### YOUR TASK:
Reduce the material below to its lines containing "Roland".

------------------------------------------------------------

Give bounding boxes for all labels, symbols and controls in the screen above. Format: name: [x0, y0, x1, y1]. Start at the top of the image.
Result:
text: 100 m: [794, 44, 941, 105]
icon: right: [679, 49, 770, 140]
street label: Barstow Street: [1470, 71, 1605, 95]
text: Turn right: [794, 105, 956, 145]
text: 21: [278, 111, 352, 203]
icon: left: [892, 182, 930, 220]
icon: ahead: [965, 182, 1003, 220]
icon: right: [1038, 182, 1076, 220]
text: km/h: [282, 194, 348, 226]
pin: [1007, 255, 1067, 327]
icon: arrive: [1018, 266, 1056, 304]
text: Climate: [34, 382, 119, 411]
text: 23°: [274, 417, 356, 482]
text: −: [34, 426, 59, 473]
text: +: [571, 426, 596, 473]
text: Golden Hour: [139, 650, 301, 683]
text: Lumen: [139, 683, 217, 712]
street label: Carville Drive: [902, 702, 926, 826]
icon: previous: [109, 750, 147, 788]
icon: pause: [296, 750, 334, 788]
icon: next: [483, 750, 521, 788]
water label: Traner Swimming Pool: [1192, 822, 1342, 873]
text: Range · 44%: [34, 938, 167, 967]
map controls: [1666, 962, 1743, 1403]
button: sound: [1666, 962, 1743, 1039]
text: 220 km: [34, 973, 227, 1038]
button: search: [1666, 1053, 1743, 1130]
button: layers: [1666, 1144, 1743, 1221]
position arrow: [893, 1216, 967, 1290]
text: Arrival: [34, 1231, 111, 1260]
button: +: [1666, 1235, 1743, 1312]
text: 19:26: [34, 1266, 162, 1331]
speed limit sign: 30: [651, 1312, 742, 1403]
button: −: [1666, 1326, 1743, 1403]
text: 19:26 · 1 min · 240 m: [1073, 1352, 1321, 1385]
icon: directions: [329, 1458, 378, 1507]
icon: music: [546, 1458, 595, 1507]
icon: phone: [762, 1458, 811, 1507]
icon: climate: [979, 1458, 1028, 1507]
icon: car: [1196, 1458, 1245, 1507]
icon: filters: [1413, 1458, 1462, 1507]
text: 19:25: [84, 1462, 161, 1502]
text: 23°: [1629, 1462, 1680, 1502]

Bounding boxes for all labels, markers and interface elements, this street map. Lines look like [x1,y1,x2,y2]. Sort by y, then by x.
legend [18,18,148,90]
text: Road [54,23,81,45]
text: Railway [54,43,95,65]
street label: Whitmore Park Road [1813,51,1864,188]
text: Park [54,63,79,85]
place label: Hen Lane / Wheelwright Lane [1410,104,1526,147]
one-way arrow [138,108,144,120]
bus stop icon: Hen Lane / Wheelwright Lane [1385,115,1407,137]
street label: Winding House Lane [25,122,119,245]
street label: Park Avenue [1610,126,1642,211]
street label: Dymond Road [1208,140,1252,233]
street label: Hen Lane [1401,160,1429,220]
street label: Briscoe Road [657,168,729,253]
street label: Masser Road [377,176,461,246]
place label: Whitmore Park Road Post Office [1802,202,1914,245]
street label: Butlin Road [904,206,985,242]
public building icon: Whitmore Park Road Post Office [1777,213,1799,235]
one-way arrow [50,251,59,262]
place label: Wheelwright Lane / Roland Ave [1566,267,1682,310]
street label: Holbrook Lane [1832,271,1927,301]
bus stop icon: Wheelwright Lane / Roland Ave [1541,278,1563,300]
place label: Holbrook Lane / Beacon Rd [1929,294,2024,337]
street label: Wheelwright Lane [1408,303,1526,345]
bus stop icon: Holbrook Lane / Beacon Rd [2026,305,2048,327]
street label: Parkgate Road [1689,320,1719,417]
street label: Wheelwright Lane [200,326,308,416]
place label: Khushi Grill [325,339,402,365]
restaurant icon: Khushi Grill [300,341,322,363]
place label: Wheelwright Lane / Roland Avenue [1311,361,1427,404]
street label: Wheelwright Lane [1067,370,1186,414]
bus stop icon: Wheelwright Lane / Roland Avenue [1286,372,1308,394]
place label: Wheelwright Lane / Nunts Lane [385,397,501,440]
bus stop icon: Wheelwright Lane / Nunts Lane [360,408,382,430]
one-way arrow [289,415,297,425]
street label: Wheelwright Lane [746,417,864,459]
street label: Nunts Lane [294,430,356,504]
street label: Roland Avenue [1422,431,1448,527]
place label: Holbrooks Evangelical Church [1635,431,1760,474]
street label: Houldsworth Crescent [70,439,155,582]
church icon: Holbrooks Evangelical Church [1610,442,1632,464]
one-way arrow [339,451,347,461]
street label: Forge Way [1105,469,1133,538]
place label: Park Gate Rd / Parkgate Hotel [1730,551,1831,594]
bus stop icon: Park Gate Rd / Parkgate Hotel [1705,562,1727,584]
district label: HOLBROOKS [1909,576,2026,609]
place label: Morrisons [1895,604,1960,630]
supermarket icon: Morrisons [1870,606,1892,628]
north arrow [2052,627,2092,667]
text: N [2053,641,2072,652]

------------------------------------------------------------

### TASK RESPONSE:
place label: Wheelwright Lane / Roland Ave [1566,267,1682,310]
bus stop icon: Wheelwright Lane / Roland Ave [1541,278,1563,300]
place label: Wheelwright Lane / Roland Avenue [1311,361,1427,404]
bus stop icon: Wheelwright Lane / Roland Avenue [1286,372,1308,394]
street label: Roland Avenue [1422,431,1448,527]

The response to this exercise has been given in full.